Similarly, I’m quite sure that many high school students have contended with early start times for the past century or so. You know, probably since labor laws were implemented and they began going to high school instead of waking at 5:30 to go work at a job.
I don’t mean to sound unsympathetic to the tired teenager’s plight, but I’m unsympathetic to the tired teenager’s plight. And if I were sympathetic, moving the beginning of the school day back doesn’t seem like the best solution.

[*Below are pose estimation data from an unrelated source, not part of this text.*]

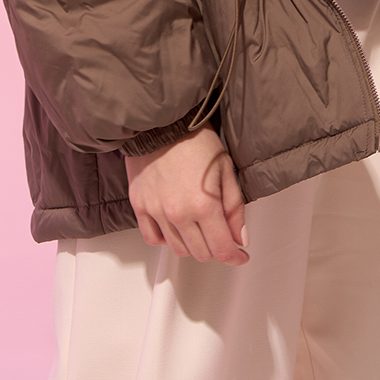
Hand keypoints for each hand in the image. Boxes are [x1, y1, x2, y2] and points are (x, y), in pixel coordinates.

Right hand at [124, 124, 248, 265]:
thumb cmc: (194, 140)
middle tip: (219, 233)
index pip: (222, 249)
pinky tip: (175, 226)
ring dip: (192, 244)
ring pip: (178, 249)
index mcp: (204, 204)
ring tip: (198, 225)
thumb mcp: (225, 169)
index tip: (240, 256)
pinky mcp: (140, 205)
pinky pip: (153, 238)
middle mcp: (178, 213)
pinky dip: (166, 238)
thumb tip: (240, 237)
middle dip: (215, 248)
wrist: (162, 122)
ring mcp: (156, 211)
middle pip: (201, 254)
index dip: (235, 257)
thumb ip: (234, 208)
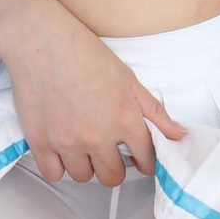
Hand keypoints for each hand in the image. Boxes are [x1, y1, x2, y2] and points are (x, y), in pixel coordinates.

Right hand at [0, 0, 188, 185]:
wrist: (41, 41)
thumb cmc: (85, 53)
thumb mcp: (128, 79)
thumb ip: (155, 112)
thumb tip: (179, 135)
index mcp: (124, 120)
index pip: (145, 160)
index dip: (146, 161)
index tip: (140, 158)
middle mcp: (97, 137)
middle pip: (112, 177)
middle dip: (115, 167)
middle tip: (110, 151)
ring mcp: (66, 142)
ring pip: (83, 177)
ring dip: (87, 166)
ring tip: (84, 146)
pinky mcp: (40, 142)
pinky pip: (53, 174)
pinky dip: (59, 166)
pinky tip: (63, 150)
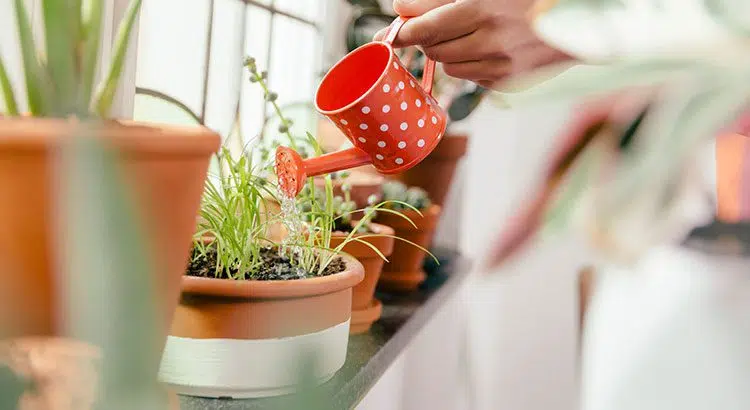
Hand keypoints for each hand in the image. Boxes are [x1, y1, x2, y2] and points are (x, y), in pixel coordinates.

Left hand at [374, 0, 574, 87]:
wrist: (579, 20)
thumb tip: (401, 7)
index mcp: (484, 10)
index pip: (427, 28)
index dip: (404, 31)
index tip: (391, 33)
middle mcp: (492, 42)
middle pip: (434, 50)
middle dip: (427, 39)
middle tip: (431, 26)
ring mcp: (501, 66)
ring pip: (450, 68)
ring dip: (448, 52)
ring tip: (466, 34)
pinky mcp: (508, 82)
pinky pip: (472, 78)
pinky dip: (470, 64)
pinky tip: (485, 48)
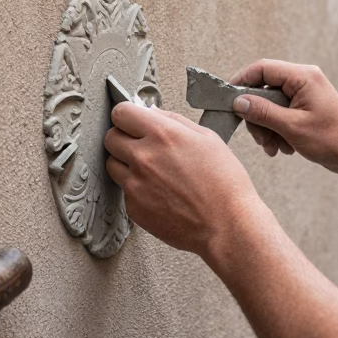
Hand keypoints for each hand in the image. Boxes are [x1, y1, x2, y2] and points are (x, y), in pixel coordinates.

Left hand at [105, 103, 255, 257]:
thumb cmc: (224, 183)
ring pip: (112, 163)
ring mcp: (135, 184)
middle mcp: (143, 157)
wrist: (226, 225)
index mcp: (162, 134)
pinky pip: (124, 190)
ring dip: (125, 162)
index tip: (132, 120)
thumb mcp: (207, 138)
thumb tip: (152, 113)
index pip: (121, 112)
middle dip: (123, 137)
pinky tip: (158, 191)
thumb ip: (174, 121)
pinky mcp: (134, 208)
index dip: (127, 115)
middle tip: (140, 144)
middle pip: (110, 137)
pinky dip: (136, 188)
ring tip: (150, 170)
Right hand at [230, 60, 337, 172]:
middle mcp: (304, 79)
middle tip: (259, 138)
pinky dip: (277, 129)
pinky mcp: (305, 106)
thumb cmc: (331, 139)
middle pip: (264, 89)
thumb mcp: (292, 127)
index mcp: (303, 76)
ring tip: (273, 148)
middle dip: (258, 116)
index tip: (228, 99)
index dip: (242, 82)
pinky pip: (281, 112)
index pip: (262, 69)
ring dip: (267, 127)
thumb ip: (263, 112)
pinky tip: (283, 147)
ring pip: (270, 104)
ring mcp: (305, 93)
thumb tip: (239, 101)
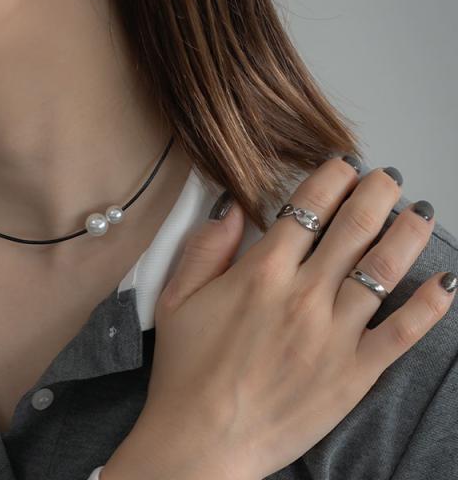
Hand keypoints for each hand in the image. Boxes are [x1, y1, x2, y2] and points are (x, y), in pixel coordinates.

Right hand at [103, 157, 454, 479]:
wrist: (202, 441)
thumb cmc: (185, 370)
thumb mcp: (176, 299)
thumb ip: (205, 248)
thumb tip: (232, 207)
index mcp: (260, 274)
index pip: (307, 208)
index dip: (331, 178)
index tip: (344, 164)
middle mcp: (303, 297)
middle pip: (354, 228)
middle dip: (377, 192)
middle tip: (389, 177)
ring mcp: (333, 336)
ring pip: (384, 271)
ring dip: (408, 234)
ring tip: (420, 213)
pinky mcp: (353, 374)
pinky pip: (402, 334)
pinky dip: (430, 306)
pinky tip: (445, 283)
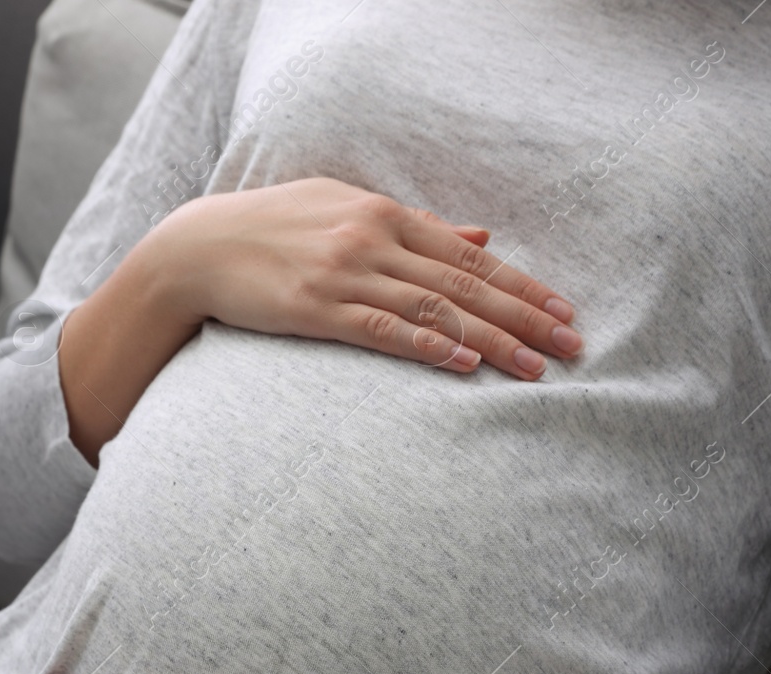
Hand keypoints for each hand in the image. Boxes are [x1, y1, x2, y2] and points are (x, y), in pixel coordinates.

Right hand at [150, 175, 582, 379]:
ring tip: (534, 367)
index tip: (564, 311)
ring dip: (491, 340)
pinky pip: (384, 329)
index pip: (471, 257)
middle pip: (465, 284)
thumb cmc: (275, 229)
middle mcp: (373, 239)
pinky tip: (465, 363)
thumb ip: (416, 227)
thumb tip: (481, 239)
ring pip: (435, 310)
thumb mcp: (347, 209)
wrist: (199, 247)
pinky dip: (429, 345)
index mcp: (385, 213)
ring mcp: (345, 273)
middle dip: (525, 317)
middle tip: (571, 345)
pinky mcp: (316, 308)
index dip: (523, 286)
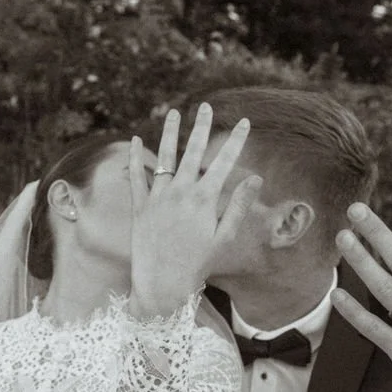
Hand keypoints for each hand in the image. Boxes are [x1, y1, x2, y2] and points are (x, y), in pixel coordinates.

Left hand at [128, 102, 260, 317]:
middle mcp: (180, 193)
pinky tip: (135, 139)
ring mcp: (157, 198)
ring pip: (164, 157)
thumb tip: (256, 178)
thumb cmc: (198, 265)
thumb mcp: (224, 237)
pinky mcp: (139, 207)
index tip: (245, 122)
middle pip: (193, 151)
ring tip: (174, 113)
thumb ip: (237, 205)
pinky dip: (136, 157)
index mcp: (204, 200)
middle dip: (202, 127)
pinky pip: (136, 176)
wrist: (162, 285)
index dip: (236, 140)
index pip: (224, 162)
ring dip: (170, 133)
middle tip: (207, 106)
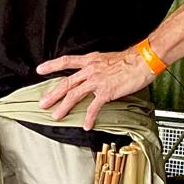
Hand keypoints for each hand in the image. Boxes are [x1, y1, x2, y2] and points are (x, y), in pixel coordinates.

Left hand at [36, 49, 154, 129]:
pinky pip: (93, 107)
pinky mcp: (106, 92)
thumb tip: (90, 73)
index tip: (39, 70)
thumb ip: (96, 66)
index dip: (52, 65)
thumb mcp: (107, 58)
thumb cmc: (130, 59)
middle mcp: (90, 70)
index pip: (66, 61)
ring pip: (74, 95)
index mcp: (90, 60)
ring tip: (57, 115)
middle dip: (53, 94)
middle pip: (66, 83)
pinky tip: (86, 125)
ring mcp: (97, 81)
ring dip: (64, 107)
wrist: (143, 60)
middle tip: (43, 103)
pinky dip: (89, 117)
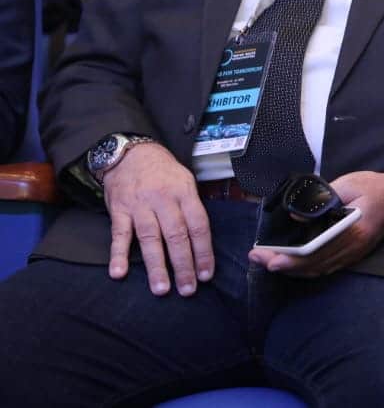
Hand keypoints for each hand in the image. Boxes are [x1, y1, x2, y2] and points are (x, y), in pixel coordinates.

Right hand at [102, 142, 212, 296]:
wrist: (131, 153)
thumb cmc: (163, 172)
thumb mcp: (186, 181)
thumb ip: (193, 208)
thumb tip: (203, 240)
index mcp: (184, 193)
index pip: (198, 226)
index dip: (203, 251)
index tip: (206, 274)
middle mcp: (163, 200)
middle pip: (176, 236)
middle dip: (183, 265)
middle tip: (187, 289)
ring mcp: (140, 206)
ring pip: (150, 239)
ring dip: (156, 266)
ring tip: (161, 288)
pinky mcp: (119, 211)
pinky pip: (119, 235)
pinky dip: (118, 255)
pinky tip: (119, 273)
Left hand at [248, 170, 383, 276]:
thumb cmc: (373, 187)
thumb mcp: (347, 184)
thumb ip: (321, 200)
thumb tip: (295, 218)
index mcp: (353, 229)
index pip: (317, 249)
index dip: (292, 258)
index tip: (270, 259)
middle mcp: (353, 247)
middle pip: (314, 264)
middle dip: (283, 264)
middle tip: (258, 259)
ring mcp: (354, 254)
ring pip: (318, 269)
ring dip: (291, 269)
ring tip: (267, 261)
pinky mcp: (352, 256)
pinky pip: (325, 268)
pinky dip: (305, 269)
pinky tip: (289, 264)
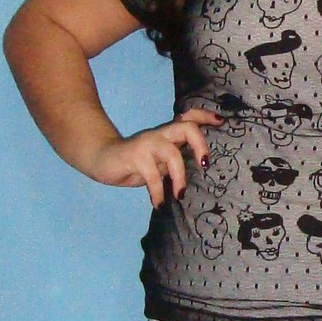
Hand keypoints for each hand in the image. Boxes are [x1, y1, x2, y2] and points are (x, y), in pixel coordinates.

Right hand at [87, 107, 221, 206]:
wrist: (101, 160)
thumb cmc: (135, 163)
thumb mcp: (160, 161)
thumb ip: (176, 159)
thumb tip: (198, 168)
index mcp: (167, 134)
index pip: (189, 117)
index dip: (205, 116)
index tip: (220, 122)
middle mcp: (159, 134)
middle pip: (186, 127)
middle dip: (200, 145)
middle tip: (204, 165)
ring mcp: (146, 144)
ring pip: (171, 153)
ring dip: (179, 177)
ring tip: (179, 195)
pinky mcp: (133, 157)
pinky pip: (151, 175)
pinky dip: (158, 192)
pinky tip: (158, 204)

Districts allow students to begin later because they know that students can’t get themselves to bed early enough to get eight hours of sleep. Yet they believe that these same students will have the self-discipline not to stay up an hour later since they know they don’t have to wake up as early?
The article mentions scientific studies that show that teenagers have a later release of the hormone melatonin, causing them to frequently not feel tired until 11:00 p.m. The glow of electronic devices can further delay the tired feeling, which is problematic since according to one study 88 percent of teenagers keep a cellphone in their room.
The implication that teenagers should begin school later because their biology tells them to stay up later ignores one simple fact: teenagers don’t go to sleep when they’re tired; they go to sleep when they want to!
There are two great points of irony in the article. In one instance a school district pushed back the start of their day from 7:55 to 8:55, which means the day ended at 4:05. Now student athletes frequently skip their last class so they can make away games on time. Sleeping through first hour: unacceptable. Skipping last hour for extracurricular activity: fine.
Right?
In that school district, one girl pushed for the later start time. She was frequently late for class when school started at 7:55. Now that the school district changed the start time and the day doesn’t begin until 8:55…she’s still late for class.
It’s safe to say that tired teenagers will be a problem for as long as society demands that teenagers do anything they don’t want to do. Is that a problem? Maybe. But it’s a problem that millions of teenagers have somehow overcome for decades. They might face a bigger problem when they leave high school and discover that the rest of the world isn’t going to change the hours of operation simply because they can’t get themselves to bed.  
Teenagers are unique. They’re not little children, they’re not mature adults. They’re learning how the world works, while already thinking they know how the world works. Instead of pushing back the beginning of the day, maybe we’d be better of with a simple three word set of instructions that apply to many different situations including when to go to bed and when to get to school: Be on time.

1 comment:

  1. Some days I wish they had 24/7 high school so I didn't have to deal with teenage angst at home. Maybe I should start a petition.